WHAT TO PRODUCE
From the entries that follow, reproduce exactly and only the lines from the line with "মোবাইল : ০১৯৫৬-৬৬৬০৬০ (সম্পাদক)" to the line with "afgørende, at det", endpoints included.

=-=-=-=-=

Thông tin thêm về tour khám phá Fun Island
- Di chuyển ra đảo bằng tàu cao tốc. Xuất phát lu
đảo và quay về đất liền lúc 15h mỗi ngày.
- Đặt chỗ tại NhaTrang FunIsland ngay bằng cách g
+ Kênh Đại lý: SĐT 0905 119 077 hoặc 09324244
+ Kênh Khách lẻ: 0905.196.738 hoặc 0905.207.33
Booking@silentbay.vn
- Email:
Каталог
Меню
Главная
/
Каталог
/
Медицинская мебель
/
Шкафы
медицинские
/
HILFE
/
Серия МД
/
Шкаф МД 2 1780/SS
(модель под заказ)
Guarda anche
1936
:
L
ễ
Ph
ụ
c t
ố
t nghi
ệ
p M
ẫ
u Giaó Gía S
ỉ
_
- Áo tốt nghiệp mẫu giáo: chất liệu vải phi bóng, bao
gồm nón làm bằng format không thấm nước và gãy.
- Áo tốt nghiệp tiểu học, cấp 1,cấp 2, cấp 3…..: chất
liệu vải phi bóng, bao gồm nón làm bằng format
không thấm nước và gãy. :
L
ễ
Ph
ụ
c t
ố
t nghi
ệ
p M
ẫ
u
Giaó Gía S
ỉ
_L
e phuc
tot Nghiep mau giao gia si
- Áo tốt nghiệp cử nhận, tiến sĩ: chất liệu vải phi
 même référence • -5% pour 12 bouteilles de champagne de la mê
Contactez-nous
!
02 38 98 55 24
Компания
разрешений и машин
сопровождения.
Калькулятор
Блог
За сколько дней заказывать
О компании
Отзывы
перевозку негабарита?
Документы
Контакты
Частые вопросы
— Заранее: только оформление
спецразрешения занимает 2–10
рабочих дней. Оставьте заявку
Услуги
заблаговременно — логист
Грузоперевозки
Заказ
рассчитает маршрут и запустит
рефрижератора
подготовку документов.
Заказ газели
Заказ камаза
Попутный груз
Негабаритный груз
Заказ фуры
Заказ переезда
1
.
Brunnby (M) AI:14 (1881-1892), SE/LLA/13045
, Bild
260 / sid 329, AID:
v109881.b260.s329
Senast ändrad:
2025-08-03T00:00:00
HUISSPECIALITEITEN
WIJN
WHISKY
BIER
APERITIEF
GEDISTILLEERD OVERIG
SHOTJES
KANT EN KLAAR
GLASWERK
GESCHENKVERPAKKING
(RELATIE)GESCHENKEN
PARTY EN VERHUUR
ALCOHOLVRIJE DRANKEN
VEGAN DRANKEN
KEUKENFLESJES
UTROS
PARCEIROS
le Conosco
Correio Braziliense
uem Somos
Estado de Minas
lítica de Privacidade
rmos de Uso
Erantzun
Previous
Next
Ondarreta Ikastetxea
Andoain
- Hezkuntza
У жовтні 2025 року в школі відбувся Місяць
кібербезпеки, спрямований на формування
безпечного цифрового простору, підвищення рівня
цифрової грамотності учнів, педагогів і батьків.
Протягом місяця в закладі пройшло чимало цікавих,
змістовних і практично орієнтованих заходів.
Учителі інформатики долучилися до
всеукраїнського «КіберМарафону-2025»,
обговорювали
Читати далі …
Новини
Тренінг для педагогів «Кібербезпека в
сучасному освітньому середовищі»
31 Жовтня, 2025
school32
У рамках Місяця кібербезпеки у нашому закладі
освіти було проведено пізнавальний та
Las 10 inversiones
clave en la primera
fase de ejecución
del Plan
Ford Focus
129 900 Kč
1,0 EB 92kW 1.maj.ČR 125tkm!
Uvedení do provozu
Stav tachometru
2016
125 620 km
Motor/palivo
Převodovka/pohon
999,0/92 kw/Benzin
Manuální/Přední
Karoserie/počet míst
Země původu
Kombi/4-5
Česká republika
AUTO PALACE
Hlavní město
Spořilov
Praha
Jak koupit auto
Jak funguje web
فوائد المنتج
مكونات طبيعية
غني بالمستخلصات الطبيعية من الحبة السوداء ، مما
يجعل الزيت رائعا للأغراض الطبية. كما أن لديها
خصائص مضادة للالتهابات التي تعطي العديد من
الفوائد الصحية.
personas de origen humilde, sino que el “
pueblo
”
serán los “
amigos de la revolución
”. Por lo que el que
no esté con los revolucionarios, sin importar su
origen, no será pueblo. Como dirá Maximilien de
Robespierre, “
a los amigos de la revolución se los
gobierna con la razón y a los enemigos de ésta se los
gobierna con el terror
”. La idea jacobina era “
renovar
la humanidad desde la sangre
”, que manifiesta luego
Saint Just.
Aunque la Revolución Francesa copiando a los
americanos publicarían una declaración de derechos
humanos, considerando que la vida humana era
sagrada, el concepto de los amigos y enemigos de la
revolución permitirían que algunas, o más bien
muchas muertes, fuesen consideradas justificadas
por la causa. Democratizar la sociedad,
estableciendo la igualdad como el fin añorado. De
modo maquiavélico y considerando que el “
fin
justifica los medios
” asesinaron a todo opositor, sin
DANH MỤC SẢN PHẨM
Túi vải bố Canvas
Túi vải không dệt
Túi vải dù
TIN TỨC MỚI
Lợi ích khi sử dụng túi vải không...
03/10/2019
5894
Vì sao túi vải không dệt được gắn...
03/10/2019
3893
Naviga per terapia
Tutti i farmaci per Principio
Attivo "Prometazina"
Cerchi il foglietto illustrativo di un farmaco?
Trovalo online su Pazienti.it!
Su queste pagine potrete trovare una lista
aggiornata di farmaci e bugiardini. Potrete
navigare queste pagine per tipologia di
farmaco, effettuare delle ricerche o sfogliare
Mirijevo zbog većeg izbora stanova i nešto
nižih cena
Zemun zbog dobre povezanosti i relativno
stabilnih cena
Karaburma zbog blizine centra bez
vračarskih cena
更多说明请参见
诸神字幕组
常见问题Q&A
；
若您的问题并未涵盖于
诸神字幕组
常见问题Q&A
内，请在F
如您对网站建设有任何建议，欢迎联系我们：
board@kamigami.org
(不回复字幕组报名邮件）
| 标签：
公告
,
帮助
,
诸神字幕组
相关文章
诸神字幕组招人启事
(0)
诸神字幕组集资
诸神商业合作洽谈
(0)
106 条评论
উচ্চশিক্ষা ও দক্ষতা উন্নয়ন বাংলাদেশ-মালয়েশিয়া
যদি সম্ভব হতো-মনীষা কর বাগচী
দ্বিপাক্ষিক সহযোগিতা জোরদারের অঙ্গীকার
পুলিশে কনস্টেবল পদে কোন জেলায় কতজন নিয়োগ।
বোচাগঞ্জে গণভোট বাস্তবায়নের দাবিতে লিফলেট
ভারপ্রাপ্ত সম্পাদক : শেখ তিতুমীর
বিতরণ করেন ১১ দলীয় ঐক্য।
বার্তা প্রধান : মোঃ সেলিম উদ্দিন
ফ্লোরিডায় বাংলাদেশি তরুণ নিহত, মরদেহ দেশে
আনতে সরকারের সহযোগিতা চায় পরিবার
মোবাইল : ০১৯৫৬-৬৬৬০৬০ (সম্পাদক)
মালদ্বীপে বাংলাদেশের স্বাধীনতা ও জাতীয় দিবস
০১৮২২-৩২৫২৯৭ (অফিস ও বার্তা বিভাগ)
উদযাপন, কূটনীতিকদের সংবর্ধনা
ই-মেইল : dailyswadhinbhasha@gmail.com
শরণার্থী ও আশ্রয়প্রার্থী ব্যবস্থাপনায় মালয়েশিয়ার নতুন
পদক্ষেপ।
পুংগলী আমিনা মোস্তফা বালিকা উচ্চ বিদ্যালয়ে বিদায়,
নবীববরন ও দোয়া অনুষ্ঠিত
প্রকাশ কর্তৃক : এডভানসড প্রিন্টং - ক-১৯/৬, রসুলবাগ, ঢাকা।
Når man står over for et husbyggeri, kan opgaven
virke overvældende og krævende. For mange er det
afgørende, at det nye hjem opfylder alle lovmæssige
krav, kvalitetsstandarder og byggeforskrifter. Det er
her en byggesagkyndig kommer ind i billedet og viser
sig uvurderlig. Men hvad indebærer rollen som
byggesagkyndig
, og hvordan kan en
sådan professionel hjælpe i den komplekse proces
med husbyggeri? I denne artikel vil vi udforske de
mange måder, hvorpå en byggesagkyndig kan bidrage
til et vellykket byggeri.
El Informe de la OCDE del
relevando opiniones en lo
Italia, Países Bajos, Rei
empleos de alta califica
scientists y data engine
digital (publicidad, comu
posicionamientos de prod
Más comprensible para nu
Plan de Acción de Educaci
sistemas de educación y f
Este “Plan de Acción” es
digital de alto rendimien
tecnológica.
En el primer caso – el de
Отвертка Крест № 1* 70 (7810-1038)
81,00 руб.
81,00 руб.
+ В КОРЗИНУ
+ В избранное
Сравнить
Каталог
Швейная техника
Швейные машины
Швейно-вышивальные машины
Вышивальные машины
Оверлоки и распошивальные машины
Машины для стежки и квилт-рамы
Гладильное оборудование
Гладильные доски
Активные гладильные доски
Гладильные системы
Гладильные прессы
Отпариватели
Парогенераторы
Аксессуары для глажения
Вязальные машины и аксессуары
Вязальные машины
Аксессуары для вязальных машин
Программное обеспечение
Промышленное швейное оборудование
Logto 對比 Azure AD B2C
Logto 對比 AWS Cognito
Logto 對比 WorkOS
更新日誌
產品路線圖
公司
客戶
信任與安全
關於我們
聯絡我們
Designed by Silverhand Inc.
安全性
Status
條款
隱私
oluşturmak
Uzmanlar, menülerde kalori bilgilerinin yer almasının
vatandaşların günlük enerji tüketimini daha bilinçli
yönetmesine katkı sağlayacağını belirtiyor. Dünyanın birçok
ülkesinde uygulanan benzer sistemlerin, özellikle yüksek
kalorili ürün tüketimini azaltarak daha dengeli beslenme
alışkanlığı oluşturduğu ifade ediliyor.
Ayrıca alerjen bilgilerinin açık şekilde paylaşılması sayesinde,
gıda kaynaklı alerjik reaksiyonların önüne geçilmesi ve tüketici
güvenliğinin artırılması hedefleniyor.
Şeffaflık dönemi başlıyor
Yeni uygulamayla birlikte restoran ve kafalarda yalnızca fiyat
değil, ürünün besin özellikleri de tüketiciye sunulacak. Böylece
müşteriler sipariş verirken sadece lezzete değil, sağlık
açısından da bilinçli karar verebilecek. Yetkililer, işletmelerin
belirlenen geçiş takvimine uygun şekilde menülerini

=-=-=-=-=

RESULT OF THIS TASK
মোবাইল : ০১৯৫৬-৬৬৬০৬০ (সম্পাদক)
মালদ্বীপে বাংলাদেশের স্বাধীনতা ও জাতীয় দিবস
০১৮২২-৩২৫২৯৭ (অফিস ও বার্তা বিভাগ)
উদযাপন, কূটনীতিকদের সংবর্ধনা
ই-মেইল : dailyswadhinbhasha@gmail.com
শরণার্থী ও আশ্রয়প্রার্থী ব্যবস্থাপনায় মালয়েশিয়ার নতুন
পদক্ষেপ।
পুংগলী আমিনা মোস্তফা বালিকা উচ্চ বিদ্যালয়ে বিদায়,
নবীববরন ও দোয়া অনুষ্ঠিত
প্রকাশ কর্তৃক : এডভানসড প্রিন্টং - ক-১৯/৬, রসুলবাগ, ঢাকা।
Når man står over for et husbyggeri, kan opgaven
virke overvældende og krævende. For mange er det
afgørende, at det nye hjem opfylder alle lovmæssige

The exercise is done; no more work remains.